Creationism v Evolution, US style
On Tuesday, the Florida Board of Education was going to discuss whether or not children should learn about evolution. We might point a finger and giggle at such silliness, if it weren’t for the fact that a vocal minority over here think that British children shouldn’t learn about evolution either.
The author of an article at Tallahassee.com wrote:
The intensely heated and divisive discussion over the veracity of evolution elevates the updating of standards that were adopted in 1996 — a review of what our students are learning or ought to be learning — to a level of, well, craziness.
We hear lots of talk about world-class education, about our state’s children keeping up with other states and other nations, and preparing them for a future in which science and technology play key roles. The new standards in math and science will be critical to our progressing in that direction.

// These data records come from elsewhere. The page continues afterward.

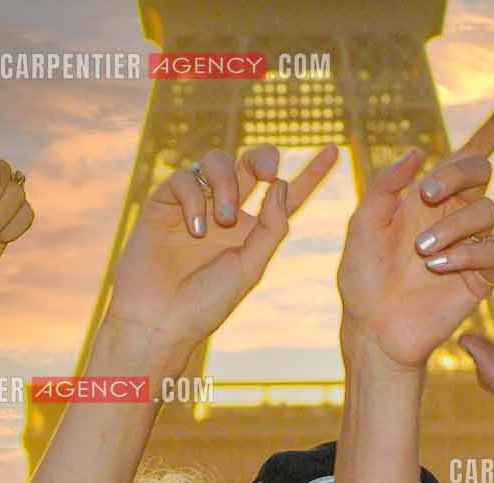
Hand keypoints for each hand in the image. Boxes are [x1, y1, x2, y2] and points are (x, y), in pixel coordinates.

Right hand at [105, 143, 337, 355]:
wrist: (159, 320)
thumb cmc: (205, 303)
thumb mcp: (250, 269)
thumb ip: (271, 228)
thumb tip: (279, 184)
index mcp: (251, 230)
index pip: (284, 195)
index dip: (311, 173)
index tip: (334, 151)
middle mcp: (224, 211)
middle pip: (249, 164)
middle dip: (262, 157)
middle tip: (266, 172)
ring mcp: (194, 205)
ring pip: (217, 163)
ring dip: (226, 185)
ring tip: (222, 220)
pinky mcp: (163, 204)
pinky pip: (184, 179)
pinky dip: (193, 198)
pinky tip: (194, 229)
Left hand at [339, 96, 493, 370]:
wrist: (373, 326)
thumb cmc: (362, 277)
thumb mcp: (362, 224)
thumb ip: (385, 186)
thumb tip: (416, 152)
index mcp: (428, 198)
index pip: (467, 155)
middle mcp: (454, 214)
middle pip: (480, 170)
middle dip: (456, 174)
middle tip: (425, 194)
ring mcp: (470, 243)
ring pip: (486, 211)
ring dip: (453, 226)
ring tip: (421, 253)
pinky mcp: (481, 275)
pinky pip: (488, 250)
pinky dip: (463, 254)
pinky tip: (436, 268)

Suddenly, though, some school districts — including Jackson, Madison and Taylor counties here in the Big Bend — are passing formal resolutions against the inclusion of evolution in the standards. Suddenly, there is grave concern over holes in the fossil record. Suddenly regular citizens are experts in entropy and in what constitutes scientific “theory.”
Curiously, these same opponents aren’t demanding that we not teach atomic theory, even though Einstein attacked one of the philosophical problems of quantum mechanics by saying, “God does not play dice with the universe.” Nor are the critics too worried about gravity, despite incomplete knowledge of how that works.
I especially like the last bit.
A sharply divided State Board of Education decreed today that evolution is a “scientific theory,” not necessarily a fact, that Florida schoolchildren should be exposed to – in the hope that they will be curious and explore science thoroughly.
Chairman T. Willard Fair of Miami cast the deciding vote in a 4-3 decision that ended an hour of lively debate.
Yet another example of ignorance about what a “scientific theory” is.